Я стопы пречистые Твои.
В этом я жил тогда. Это был кризис и выздоровление после долгой и тяжкой болезни молодости.
Через два месяца, в ясный сентябрьский день, меня перевезли в просторные и еще совсем патриархальные тогда Бутырки. В центре тюремных корпусов стояла еще тогда, хоть и закрытая, тюремная церковь, где когда-то служил отец, где меня крестили и куда меня в первый раз взяли к заутрене на Пасху: я помню, как мы идем с мамой ночью в церковь по длинным праздничным половикам, расстеленным в тюремных переходах. Церковь была небольшая, в левом притворе стояла икона "Взыскания погибших", а в первом помещались во время службы арестанты: там был полумрак, высокое распятие с большой лампадой у лика Спасителя и слышался иногда перезвон кандалов. Из коридора, по которому нас теперь водят на прогулку, еще видна верхушка кирпичного дома, где прошло мое детство до семи лет.

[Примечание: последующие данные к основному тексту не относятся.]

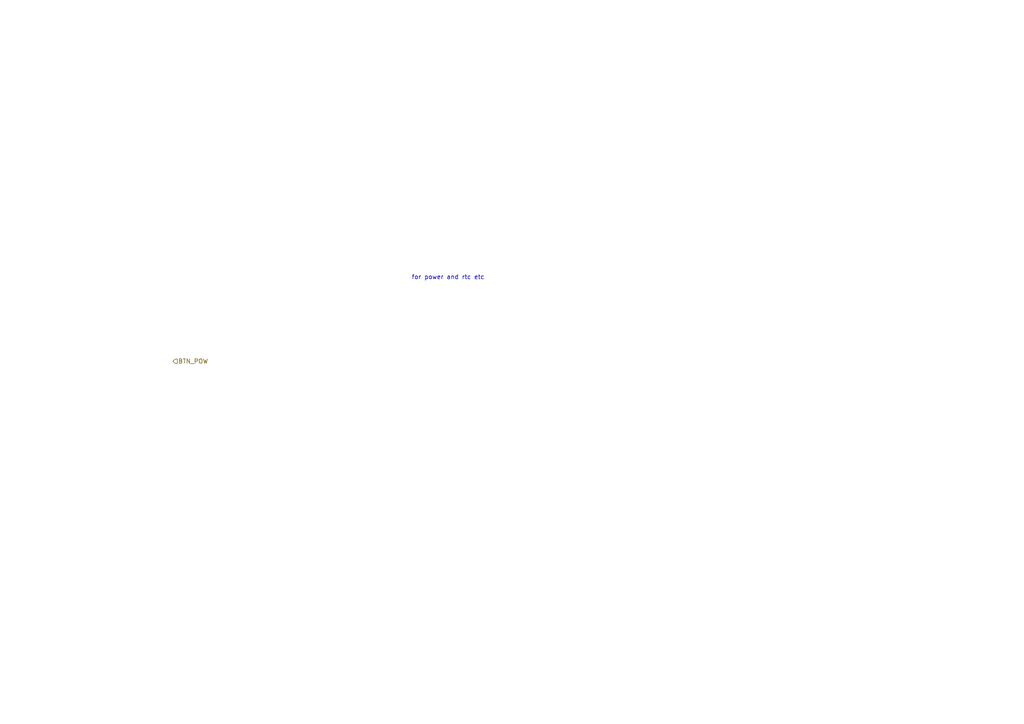
<source format=kicad_sch>
(kicad_sch (version 20210621) (generator eeschema)

  (uuid 00d92810-6dd0-4728-86a3-78e1db639f78)

  (paper "A4")

  


  (text "for power and rtc etc" (at 119.38 81.28 0)
    (effects (font (size 1.27 1.27)) (justify left bottom))
    (uuid d8e07cf6-960e-431e-a612-547ae6602a18)
  )

  (hierarchical_label "BTN_POW" (shape input) (at 50.165 104.775 0)
    (effects (font (size 1.27 1.27)) (justify left))
    (uuid 1f885fe9-c3fb-45af-92de-a0081249f459)
  )
)

</source>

Там был кабинет отца с твердыми черными креслами у стола, с портретами на стене: отца Амвросия в камилавке, Леонтьева, уже старого, в пенсне и шляпе, и моей матери в кокошнике и сарафане работы Ярошенко, маслом. Ярошенко был приятель папиного брата, революционера. Рядом с домом был сад с какими-то скучными клумбами, а за садом большой пустынный дровяной склад, заросший лопухами и крапивой и так замечательно хорошо пахнувший прелым дерном.